West Africa is endowed with valuable and shared natural resources in the form of marine fish stocks but is currently providing the region including Liberia with far lower economic and social returns. This is as a result of overexploitation and subsequent depletion of the resources by both legal and illegal operators. Much of the returns that the resources currently provide accrue mostly to foreign countries and fleets because much of the fish caught in West Africa including Liberia’s waters is not landed in West Africa but taken to foreign ports where further value is added and more jobs are created.

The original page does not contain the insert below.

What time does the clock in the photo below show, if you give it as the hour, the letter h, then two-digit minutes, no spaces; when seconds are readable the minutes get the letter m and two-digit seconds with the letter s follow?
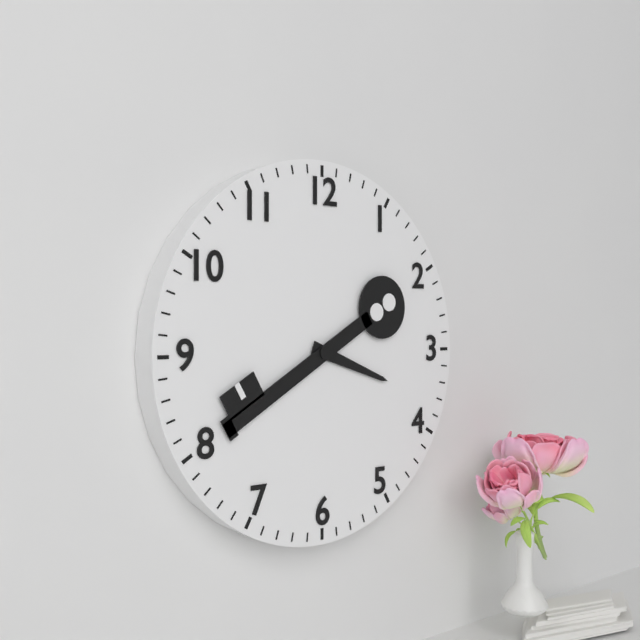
3h40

Liberia is no exception to the problems faced by other West African countries in managing their marine stocks. Poor and efficient fisheries management systems in Liberia have provided high risks for fish stock depletion and low income in revenue to Government. To respond to these malice and bring sanity to the overall management of marine resources, the West Africa Regional Fisheries Project(WARFP) was developed with the support of the World Bank, Global Environment Facility and African Catalytic Growth to sustainably increase the wealth generated by the exploitation of Liberia’s marine fish resources and the portion of that wealth captured in the local economy.

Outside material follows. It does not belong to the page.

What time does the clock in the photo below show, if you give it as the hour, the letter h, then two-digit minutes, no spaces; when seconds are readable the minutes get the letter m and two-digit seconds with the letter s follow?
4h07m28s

An Adaptive Program Loan(APL) of US$200 million was approved for the implementation of the WARFP in nine West African Countries(Mauritania to Ghana) for a ten-year period out of which Liberia was granted US$12 for the implementation of WARFP for the first five years. An additional 2 million from the Africa Catalytic Growth was approved for the WARFP in Liberia to support the rehabilitation of the erstwhile Mesurado Fishing Pier.
The project in Liberia aims to strengthen the capacity of Liberia to govern and manage targeted fisheries, reduce illegal fishing and increase local value added to fish products. It commenced in April 2010 and is divided into four components as follows:
The main activity under this sub-component is the introduction of fishing rights through a system of co-management. The project will finance the creation of 1 to 2 pilot Territorial Use Rights Fisheries(TURFS) in the coastal fisheries, to begin in Robertsport, Grand Capemount County and later extended to Buchanan, Grand Bassa County. The TURFS will be managed by co-management association(CMA) which will be established and operationalized. In addition, support will be given to the construction of CMA community fisheries centers(CFCs) in 4 communities and be provided with needed furnishings and equipment. Capacity building trainings on basic management skills, consultation and representation skills and conflict resolution will be provided including on micro-business management, new fishing methods and business models.

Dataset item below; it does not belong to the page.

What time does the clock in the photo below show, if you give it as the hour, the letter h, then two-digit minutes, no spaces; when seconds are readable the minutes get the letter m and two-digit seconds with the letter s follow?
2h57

Under this sub-component, the project will finance the development of a Social Marketing and Communications strategy plan and an associated implementation plan to support the dissemination of information on the introduction of fishing rights, fisheries regulations and community co-management initiatives.
This component seeks to reduce illegal fishing activities threatening the sustainable management of marine fish resources and the wealth they can generate. More specifically, it will improve the fisheries monitoring, control and surveillance(MCS) system of Liberia and adapt it to the needs of fisheries management, within the framework of a coordinated approach between countries of the sub-region. The following sub-component will be supported:
The major activity is implementing sustainable surveillance systems which will include development of a national MCS plan and strategy and establishment of fisheries surveillance capacity(including monitoring centers and stations, and satellite-based vessel monitoring systems). A patrol capacity in the air and at sea will be developed in the medium term through financing a private service for sea and aerial patrol while national equipment is procured and local staff are trained.
The objective is to increase the benefits to Liberia from marine fish resources by increasing the share of the value-added captured in its waters. Its sub-components are as follow:
An integrated fish landing site cluster will be established in conjunction with the TURF at Robertsport to have basic infrastructure such as jetty around the lake, an elevated water tank, repairs of existing water pipe, the installation of a water pipe to the Fanti communities, the installation of a solar-powered pump and the extension of solar street lighting. The project will also support the construction of a hygiene block and septic tank, an ice plant, cold stores, the gradual development of dry-docking industry, the set-up of common service centers and the provision of extension services such as fishery material store, the provision of fuel and gas, net and crates repair, training in the maintenance of the cold chains, etc.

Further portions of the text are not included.